What you have to do.
Your job is to report every line of the entries that has "определить".

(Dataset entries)
·····

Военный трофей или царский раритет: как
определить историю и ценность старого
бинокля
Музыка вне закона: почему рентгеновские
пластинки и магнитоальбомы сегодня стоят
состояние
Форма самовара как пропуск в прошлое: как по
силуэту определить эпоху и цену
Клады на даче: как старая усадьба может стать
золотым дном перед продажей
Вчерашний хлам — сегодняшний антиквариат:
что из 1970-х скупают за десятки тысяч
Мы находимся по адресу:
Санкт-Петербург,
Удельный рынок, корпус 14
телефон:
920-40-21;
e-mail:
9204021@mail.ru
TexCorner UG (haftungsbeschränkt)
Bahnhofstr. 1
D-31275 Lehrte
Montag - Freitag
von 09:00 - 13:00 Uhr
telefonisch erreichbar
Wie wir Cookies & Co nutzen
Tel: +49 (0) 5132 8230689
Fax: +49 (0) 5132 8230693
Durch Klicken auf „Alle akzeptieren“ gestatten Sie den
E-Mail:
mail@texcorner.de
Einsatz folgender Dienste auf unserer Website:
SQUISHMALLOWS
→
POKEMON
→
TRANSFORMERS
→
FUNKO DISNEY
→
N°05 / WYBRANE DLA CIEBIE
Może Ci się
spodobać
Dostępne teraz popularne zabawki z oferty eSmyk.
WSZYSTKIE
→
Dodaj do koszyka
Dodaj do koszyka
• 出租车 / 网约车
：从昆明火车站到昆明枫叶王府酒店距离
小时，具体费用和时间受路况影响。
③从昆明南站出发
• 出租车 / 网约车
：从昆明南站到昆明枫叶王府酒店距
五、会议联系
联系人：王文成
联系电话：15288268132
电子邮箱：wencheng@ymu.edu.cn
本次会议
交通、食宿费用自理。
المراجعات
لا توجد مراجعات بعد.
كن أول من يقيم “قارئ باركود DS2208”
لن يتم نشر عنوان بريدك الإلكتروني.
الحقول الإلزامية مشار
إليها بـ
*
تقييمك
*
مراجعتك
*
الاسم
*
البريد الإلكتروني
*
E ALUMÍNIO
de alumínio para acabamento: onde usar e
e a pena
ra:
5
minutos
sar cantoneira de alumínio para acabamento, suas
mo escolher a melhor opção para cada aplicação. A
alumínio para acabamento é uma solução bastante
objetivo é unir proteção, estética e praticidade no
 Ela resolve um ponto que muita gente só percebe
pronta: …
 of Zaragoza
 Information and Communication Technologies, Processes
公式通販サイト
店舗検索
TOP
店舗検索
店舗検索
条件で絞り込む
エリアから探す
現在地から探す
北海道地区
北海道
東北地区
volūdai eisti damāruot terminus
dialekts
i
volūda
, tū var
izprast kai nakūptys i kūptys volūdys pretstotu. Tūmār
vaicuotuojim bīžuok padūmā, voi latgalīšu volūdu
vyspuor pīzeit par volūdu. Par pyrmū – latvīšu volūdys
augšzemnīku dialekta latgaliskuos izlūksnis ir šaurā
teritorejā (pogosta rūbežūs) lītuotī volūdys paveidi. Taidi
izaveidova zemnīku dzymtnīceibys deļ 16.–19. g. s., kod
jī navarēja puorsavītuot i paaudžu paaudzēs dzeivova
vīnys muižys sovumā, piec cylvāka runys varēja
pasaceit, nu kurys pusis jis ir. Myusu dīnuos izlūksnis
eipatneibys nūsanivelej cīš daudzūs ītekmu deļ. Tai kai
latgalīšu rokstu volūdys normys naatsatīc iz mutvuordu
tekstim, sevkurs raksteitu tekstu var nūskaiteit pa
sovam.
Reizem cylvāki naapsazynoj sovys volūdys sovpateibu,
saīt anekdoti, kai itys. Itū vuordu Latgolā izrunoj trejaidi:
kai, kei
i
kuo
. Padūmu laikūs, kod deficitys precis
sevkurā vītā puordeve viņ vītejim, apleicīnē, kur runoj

·····

Reply.
определить историю и ценность старого
силуэту определить эпоху и цену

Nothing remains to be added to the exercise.